Crikey - I thought it was just me that offered a naked detailing service.


----------



## chris l (Mar 5, 2007)

great work nice results


----------



## joe_0_1 (Apr 7, 2007)

Very nice job there Iain.

Lovely engine and brakes!


----------



## mouthyman (May 1, 2006)

great job, looks excellent


----------



## PhatPhil (Feb 1, 2007)

Great work  Lovely shade of blue.

Can I ask what you did with the bonnet stripes Iain?

Girlfriend gets a new mini in September and wonder if they need covering with tape or are safe to go over with the PC?


----------



## addsvrs (Mar 2, 2008)

Great job Iain


----------



## Finerdetails (Apr 30, 2006)

Wonderdetail said:


> Crikey - I thought it was just me that offered a naked detailing service.

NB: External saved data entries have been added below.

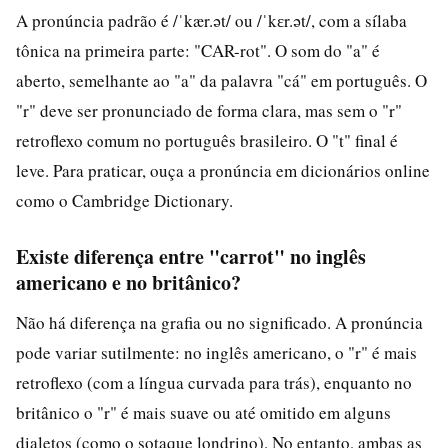
A pronúncia padrão é /ˈkær.ət/ ou /ˈkɛr.ət/, com a sílaba
tônica na primeira parte: "CAR-rot". O som do "a" é
aberto, semelhante ao "a" da palavra "cá" em português. O
"r" deve ser pronunciado de forma clara, mas sem o "r"
retroflexo comum no português brasileiro. O "t" final é
leve. Para praticar, ouça a pronúncia em dicionários online
como o Cambridge Dictionary.
Existe diferença entre "carrot" no inglês
americano e no britânico?
Não há diferença na grafia ou no significado. A pronúncia
pode variar sutilmente: no inglês americano, o "r" é mais
retroflexo (com a língua curvada para trás), enquanto no
britânico o "r" é mais suave ou até omitido em alguns
dialetos (como o sotaque londrino). No entanto, ambas as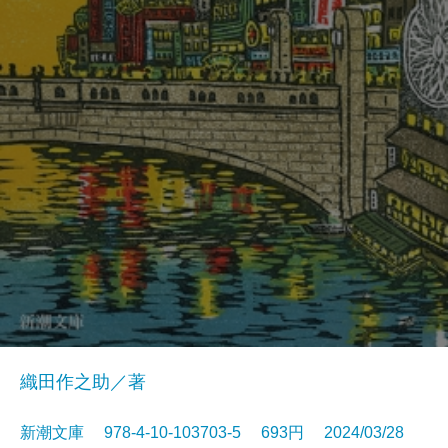
織田作之助／著
新潮文庫 978-4-10-103703-5 693円 2024/03/28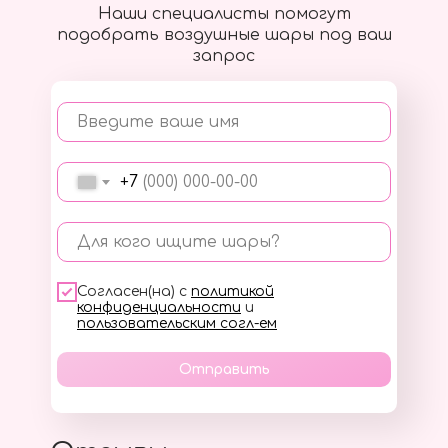
Наши специалисты помогут
подобрать воздушные шары под ваш
запрос
Введите ваше имя
+7
Для кого ищите шары?
Согласен(на) с
политикой
конфиденциальности
и
пользовательским согл-ем
Отправить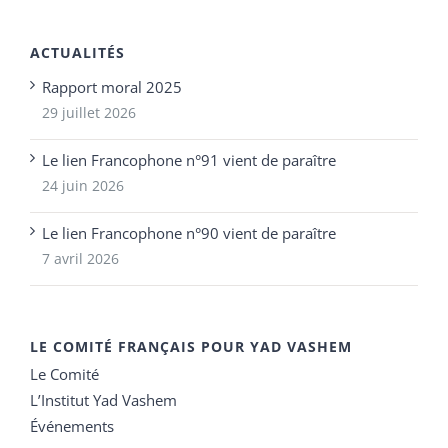
ACTUALITÉS
Rapport moral 2025
29 juillet 2026
Le lien Francophone n°91 vient de paraître
24 juin 2026
Le lien Francophone n°90 vient de paraître
7 avril 2026
LE COMITÉ FRANÇAIS POUR YAD VASHEM
Le Comité
L’Institut Yad Vashem
Événements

nope, its one of my tailored services for the female drivers   doesn't get the same demand in winter tho


----------



## Finerdetails (Apr 30, 2006)

PhatPhil said:


> Great work  Lovely shade of blue.
> 
> Can I ask what you did with the bonnet stripes Iain?
> 
> Girlfriend gets a new mini in September and wonder if they need covering with tape or are safe to go over with the PC?


you should be fine with the PC, I would think twice unless I was using a full cutting pad and a full compound on the PC. Just test and ensure all edges are fully down. If all else fails, bet on safety and masking tape the edge of the stripes :thumb:


----------